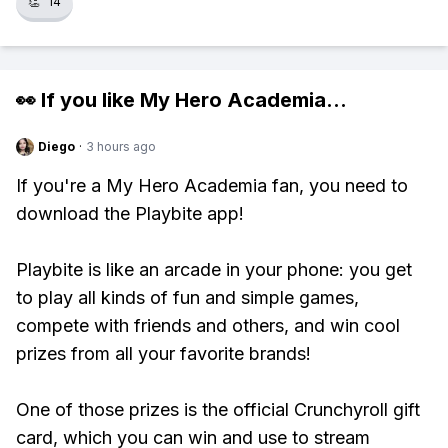
👏
14
👀 If you like
My Hero Academia
...
Diego
·
3 hours ago
If you're a My Hero Academia fan, you need to
download the Playbite app!
Playbite is like an arcade in your phone: you get
to play all kinds of fun and simple games,
compete with friends and others, and win cool
prizes from all your favorite brands!
One of those prizes is the official Crunchyroll gift
card, which you can win and use to stream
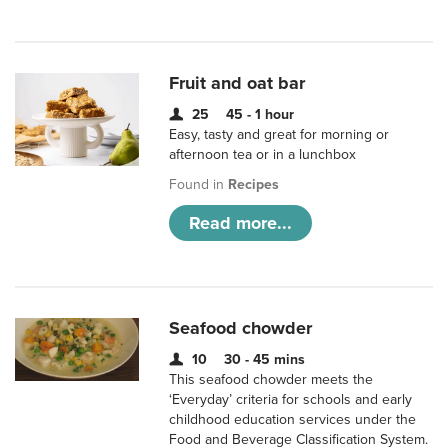
Fruit and oat bar
25
45 - 1 hour
Easy, tasty and great for morning or
afternoon tea or in a lunchbox
Found in
Recipes
Read more...
Seafood chowder
10
30 - 45 mins
This seafood chowder meets the
‘Everyday’ criteria for schools and early
childhood education services under the
Food and Beverage Classification System.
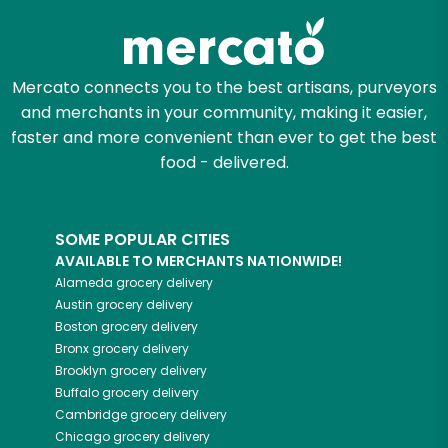
Mercato connects you to the best artisans, purveyors
and merchants in your community, making it easier,
faster and more convenient than ever to get the best
food - delivered.
SOME POPULAR CITIES
AVAILABLE TO MERCHANTS NATIONWIDE!
Alameda
grocery delivery
Austin
grocery delivery
Boston
grocery delivery
Bronx
grocery delivery
Brooklyn
grocery delivery
Buffalo
grocery delivery
Cambridge
grocery delivery
Chicago
grocery delivery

Exercise: Retype the listing above exactly as it appears, omitting the pictures.

Reply to the exercise:
👏
14
👀 If you like
My Hero Academia
...
Diego
·
3 hours ago
If you're a My Hero Academia fan, you need to
download the Playbite app!
Playbite is like an arcade in your phone: you get
to play all kinds of fun and simple games,
compete with friends and others, and win cool
prizes from all your favorite brands!
One of those prizes is the official Crunchyroll gift
card, which you can win and use to stream
Fruit and oat bar
25
45 - 1 hour
Easy, tasty and great for morning or
afternoon tea or in a lunchbox
Found in
Recipes
Read more...
Seafood chowder
10
30 - 45 mins
This seafood chowder meets the
‘Everyday’ criteria for schools and early
childhood education services under the
Food and Beverage Classification System.
Mercato connects you to the best artisans, purveyors
and merchants in your community, making it easier,
faster and more convenient than ever to get the best
food - delivered.
SOME POPULAR CITIES
AVAILABLE TO MERCHANTS NATIONWIDE!
Alameda
grocery delivery
Austin
grocery delivery
Boston
grocery delivery
Bronx
grocery delivery
Brooklyn
grocery delivery
Buffalo
grocery delivery
Cambridge
grocery delivery
Chicago
grocery delivery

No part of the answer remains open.